SBJ/June 4 - 10, 2001/No Topic Name

Virginia, Portland state their cases for bases

Two markets are pressing their case as the best destination for a troubled Major League Baseball team looking for a new home.

Supporters of baseball in northern Virginia released a study last week that concluded there would be little impact on the neighboring Baltimore Orioles if a team were located there.

At the same time, Portland baseball backers hosted MLB consultant Cory Busch for two days as he continued his research on which markets are the best sites for a franchise.

Even though baseball is talking about dissolving several troubled franchises, and three of the last four expansion teams have not fared as well as expected, the contenders feel baseball can succeed in their market.

"There are concerns, but when you compare, this market is so much larger," said Gabe Paul, executive director of the Virginia Baseball Authority. "It wouldn't be a mistake locating a club here."

The Oregon Baseball Campaign's Lynn Lashbrook said baseball would benefit from the lack of major professional sports options in the largest U.S. city without an MLB team. Supporters there contend that Portland's 23,000-seat PGE Park is a suitable home until a new ballpark can be built.

"Portland, with only the [NBA] Trail Blazers and as the 22nd-largest market, is the most underserved community in America sports-wise," Lashbrook said. "With a half-dozen struggling franchises on its hands, baseball and these struggling teams are not going to turn down a perfect interim stadium and a new ballpark being built."

There are other contenders. The Hampton Roads-Newport News area of Virginia is expected to release a study in the next month showing whether its corporate community could support a major pro franchise.

In California, the city of Santa Clara is studying the economic feasibility of luring the Oakland A's, who are seeking a new venue in the affluent Silicon Valley when their lease at the Network Associates Coliseum expires after 2004.

An A's move to Santa Clara or San Jose, however, would be opposed by the San Francisco Giants, who say surveys show that 30 percent of their fans come from that area, a figure the A's counter is more than double the real number.

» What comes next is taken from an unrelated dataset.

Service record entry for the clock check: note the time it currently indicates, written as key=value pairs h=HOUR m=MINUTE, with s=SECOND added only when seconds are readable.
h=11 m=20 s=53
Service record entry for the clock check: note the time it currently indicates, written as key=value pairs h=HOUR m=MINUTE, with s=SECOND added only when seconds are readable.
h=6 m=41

The Orioles, who have been an attendance juggernaut since Camden Yards opened in 1992, have opposed franchises in northern Virginia or Washington, D.C., on the grounds that the competition would hurt their bottom line.

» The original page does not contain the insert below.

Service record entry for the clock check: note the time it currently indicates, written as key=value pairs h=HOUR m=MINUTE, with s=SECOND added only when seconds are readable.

Paul said he believed the northern Virginia study debunked that fear. The report, which cost $175,000 to compile, found that the Orioles draw 13 percent of their fans from the northern Virginia-Washington market area. While not an insignificant number, it is far less than the 22 percent that the Orioles claim.

The study further found that the Orioles' sponsorship and advertising revenues would only be marginally affected, while media revenues might actually rise because of competition between local regional sports networks.

"Our only problem has been the perception that Baltimore would be forever hurt if a club returned to the area," Paul said. "This [study] backs what we've been saying."

The Orioles, however, do not appear to be swayed. Public relations director Bill Stetka has noted the difference in the survey's number with the team's own poll. He also told one newspaper that the lower number also could be construed as a sign that "northern Virginia is not ready for Major League Baseball."